[Oneiric-Topic] Server Boot
Preston Hagar
prestonh at gmail.com
Thu Mar 31 20:52:08 UTC 2011
On Wed, Mar 30, 2011 at 12:12 AM, Scott Kitterman <ubuntu at kitterman.com> wrote:
> There was a lot of discussion around improving the server boot experience
> before the UDS-M. A number of people expressed interest in seeing more useful
> diagnostic information during boot. Others expressed concerns with boot
> reliability on the more complex hardware typically found in servers.
>
> How are we doing on this? Personally, I can't remember the last time I
> rebooted a server and it wasn't via SSH and the hardware I use is the sort
> there were problems with. Are these still issues for the Ubuntu Server
> community?
>
> Scott K
>
Our servers are still either Lucid or Hardy, so forgive me if this has
been addressed in Meerkat. An issue we ran into when moving servers
to Lucid was the new (to me at least) nobootwait flag for fstab. This
bit us because we were migrating our "data" partition from one RAID
array to another. We thought we had everything setup correctly,
rebooted for one reason or another, and the server would not come up.
The bad thing is that our server was in a colo facility, not in our
office (like I'm sure a lot of them are). Long story short, we had
fat fingered the fstab entry for our data partition that we mount at
/var/data. The server was just sitting there waiting for someone to
hook up a monitor and press the s key so it would skip trying to mount
/var/data, and would boot the system so we could fix it. In the end,
we just paid our colo's "remote hands" fee and had them do it, but it
was annoying to have to pay them a fee just to push the s key so we
could fix our system.
Are there any plans/ideas to prevent that from happening?
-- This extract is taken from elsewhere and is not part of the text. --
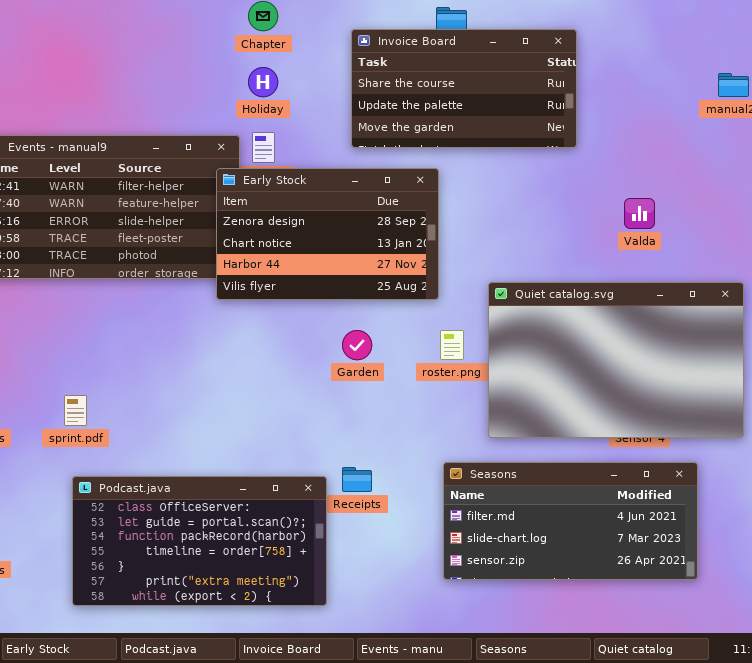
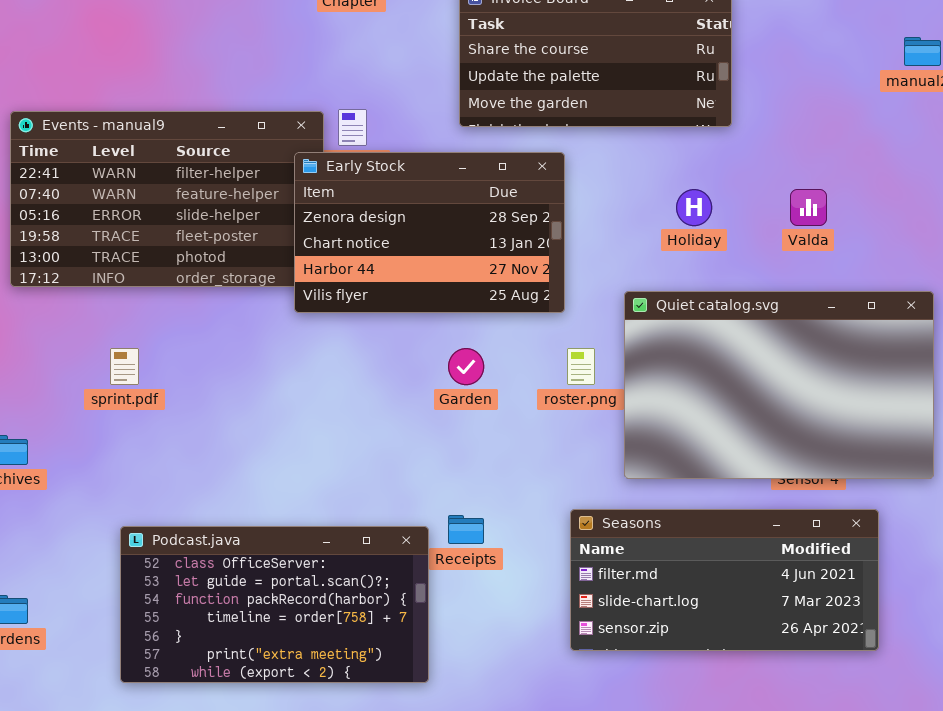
Holiday: [248,67,278,97] -> [676,189,712,226], moved
sprint.pdf: [64,395,87,426] -> [110,348,139,385], moved

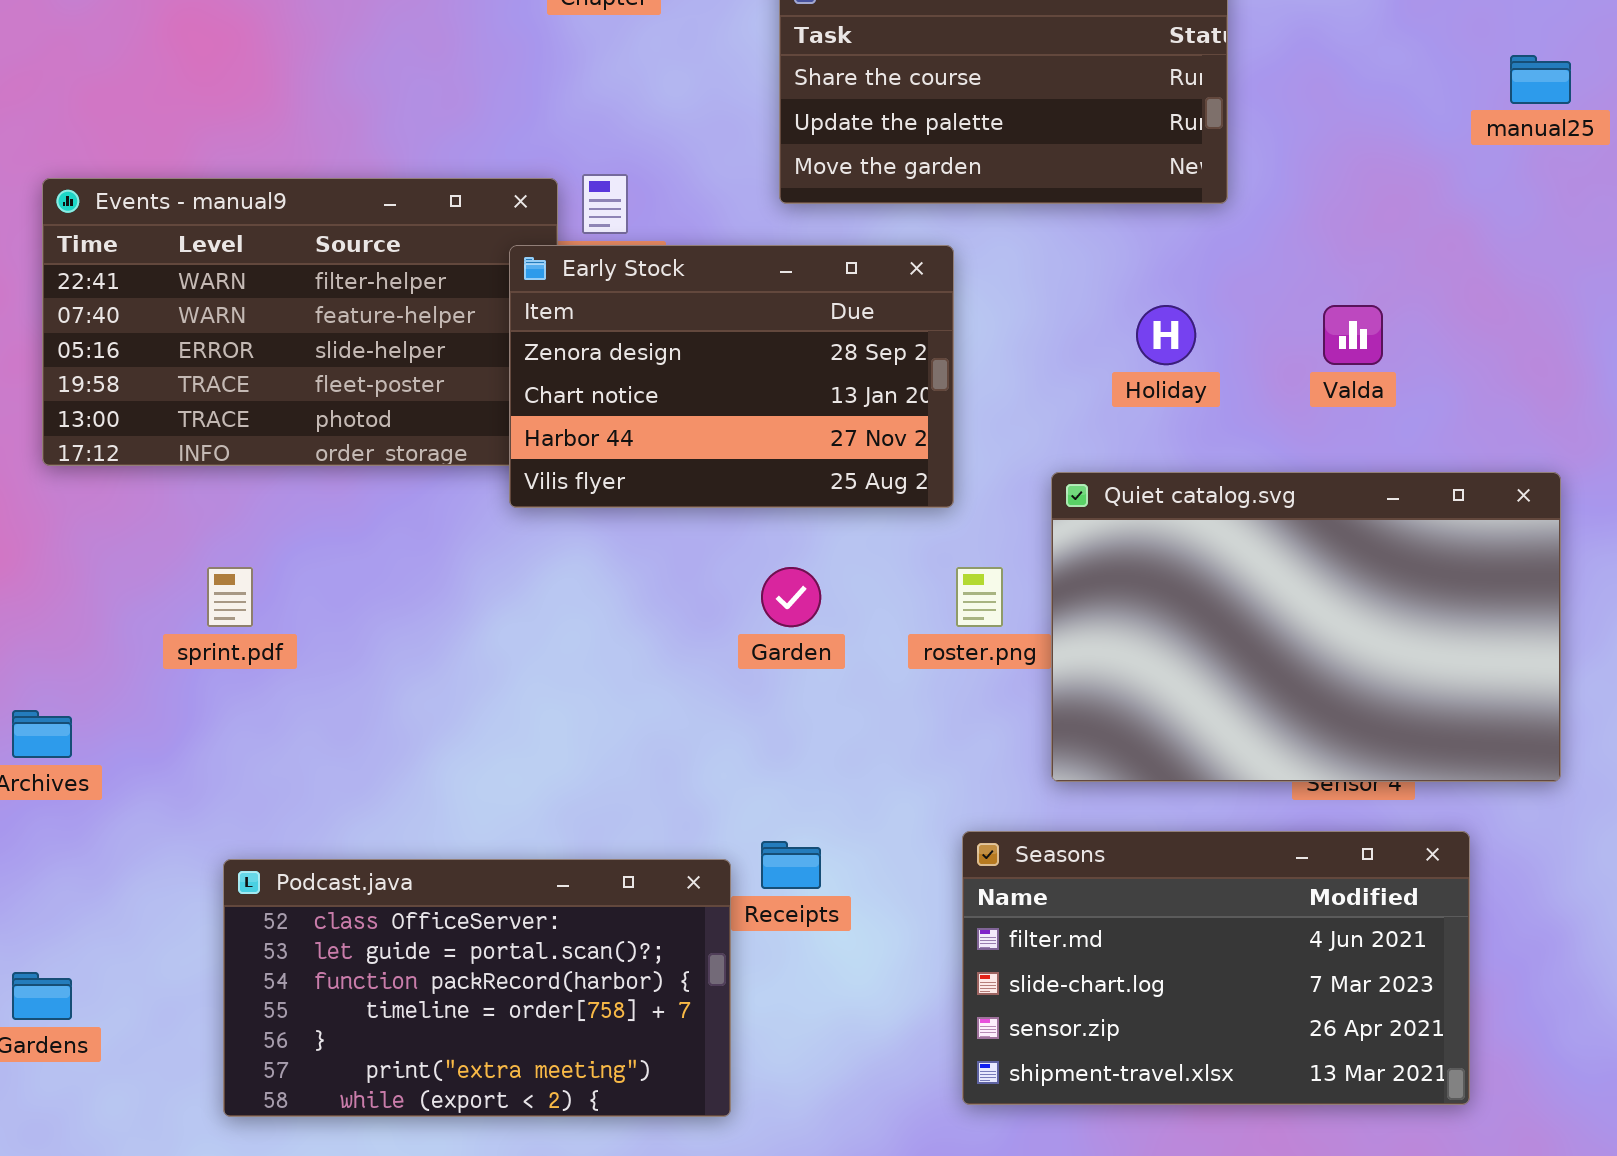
Seasons: [570,509,879,651] -> [962,831,1470,1105], resized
We have
since been sure to add the nobootwait option to our non-os related
partitions for safe keeping in the future, and I am sure it was
probably mentioned in the release notes somewhere, but it seems kind
of backwards to keep a commonly headless machine like a server from
booting, when it can, just because another (perhaps non essential)
partition isn't setup correctly. In the past, it would have booted up
and just not mounted the data partition.